# Bulgarian: close run thing



## Masis

In 1807, for example, a British fleet forced its way into the Sea of Marmara to threaten the Ottoman capital but then had to retreat through the Dardanelles Straits where ancient artillery pieces dating from the 15th century had meanwhile been strenghened by 306 cannon, 16 mortars and thousands of additional troops under the technical guidance of men from the French and Spanish embassies. The result was a *close - run thing* for the Royal Navy.



Здравейте. Помогнете ми моля с този израз. Никога не съм го срещал преди и ми е тотално неясен. Надявам се че тука все някой ще е в състояние да ми окаже компетентна помощ. Мерси предварително.


----------



## texpert

It's a risky business, риск, опасност..

съгласен?


----------



## Masis

Thanks. Maybe you are right. I do not know. I have not got a idiomatic dictionary. Otherwise I would translate this easy.

(Activity list)
(A) In the translation thread, swap "dictionary" for "phrasebook" in the passage that begins at the words "It's a risky" and stops after "translate this easy.", and give that passage again.
(B) Finish out the next part of the translation thread about "close run thing," starting after its last post.

(Given material)
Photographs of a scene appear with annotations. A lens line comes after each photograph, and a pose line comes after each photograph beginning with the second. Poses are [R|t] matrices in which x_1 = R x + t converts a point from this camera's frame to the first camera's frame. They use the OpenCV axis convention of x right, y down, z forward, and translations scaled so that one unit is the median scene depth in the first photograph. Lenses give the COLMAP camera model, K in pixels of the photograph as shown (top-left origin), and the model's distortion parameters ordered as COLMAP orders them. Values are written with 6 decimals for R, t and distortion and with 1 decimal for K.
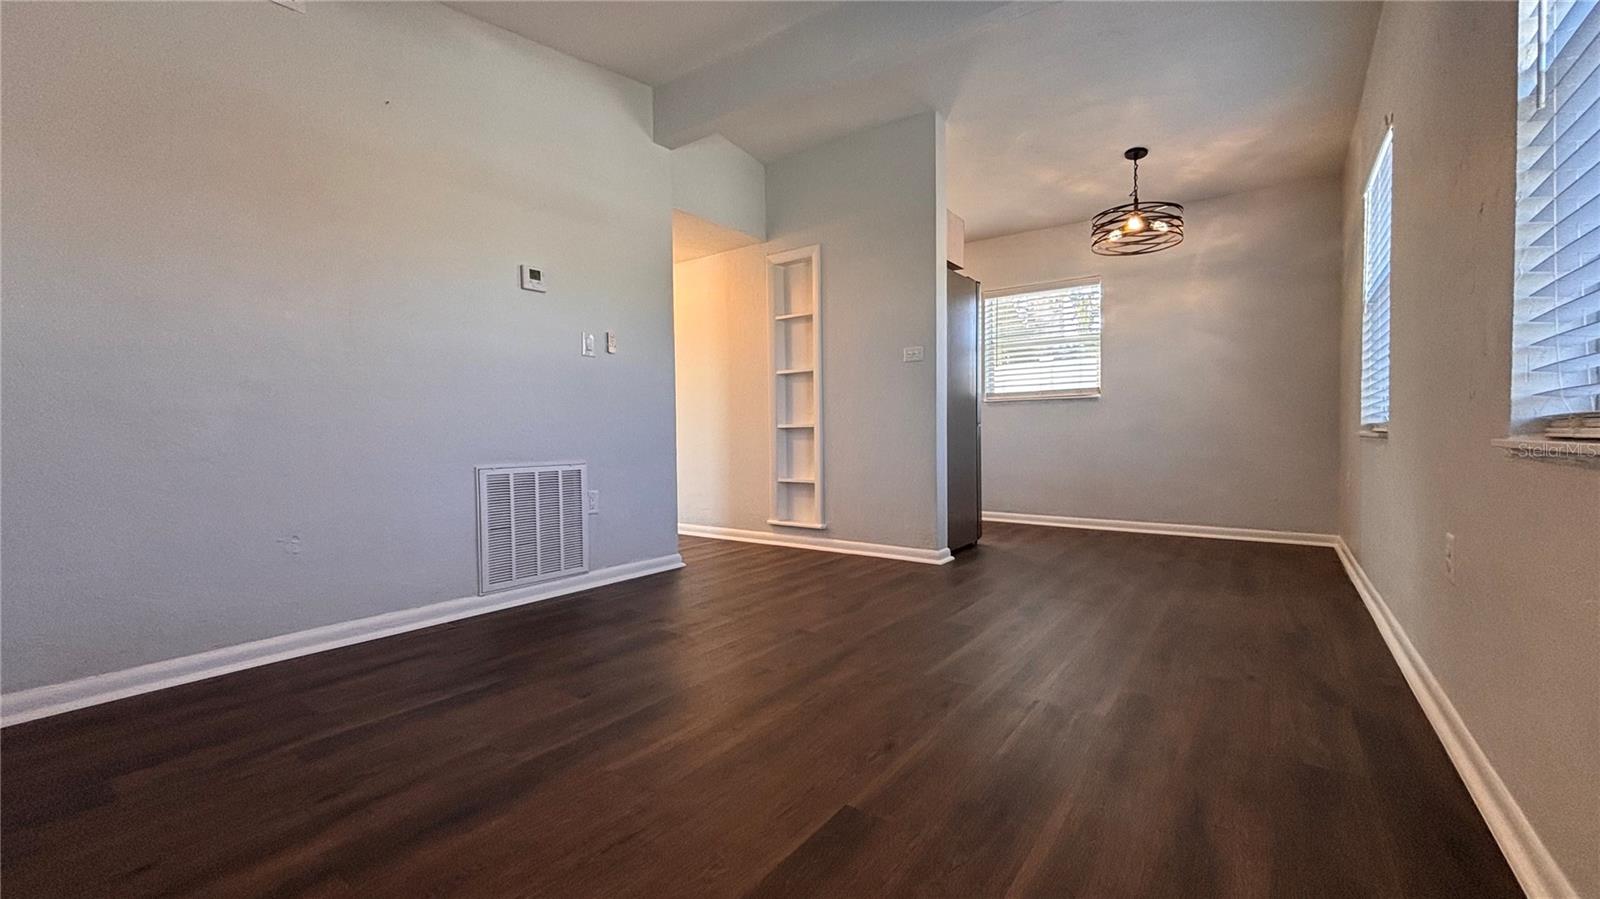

(Answer list)
(A)
It's a risky business, риск, опасност..

съгласен?


----------



## Masis

Thanks. Maybe you are right. I do not know. I have not got a idiomatic phrasebook. Otherwise I would translate this easy.

(B)
----------



## Transatlantic

OK, so _close-run_ means "close" in the sense of "decided by a very narrow margin". 

For example, if a candidate wins 51% of a vote and the other one wins 49%, you could call this a close-run race, i.e. a victory by the narrowest of margins. 

Another idiom with a similar meaning is "to win by the skin of your teeth". Another similar expression is "to squeak through". 

The opposite (at least when talking about elections) would be "winning by a landslide" (e.g. 70% to 30%) or "achieving a landslide victory". 

When talking about fighting, the opposite of "a close-run thing" would be "a decisive victory". "A decisive victory" would be "одлучна победа" in Serbian (maybe the Bulgarian word is similar?), but I am afraid I don't remember how to say "a close-run thing". Maybe something like "с тешком муком/једва/с великим напором су победили/победише". I don't know...

I hope this helps.


----------



## Masis

Thanks a lot. На български ние казваме победа или каквото и да е там на косъм. We say victory or something else with difference from a hair. For instance we say This is avoid on hair. This maybe is like your example skin of teeth. This sound very strange on Bulgarian as maybe the bulgarian expression sound strange on English.


----------



## Transatlantic

Oh, I believe Serbian has the expression "победити за длаку", which, translated literally, means "win by a hair".


----------



## Masis

Thanks a lot. So you know serbian. That is interesting.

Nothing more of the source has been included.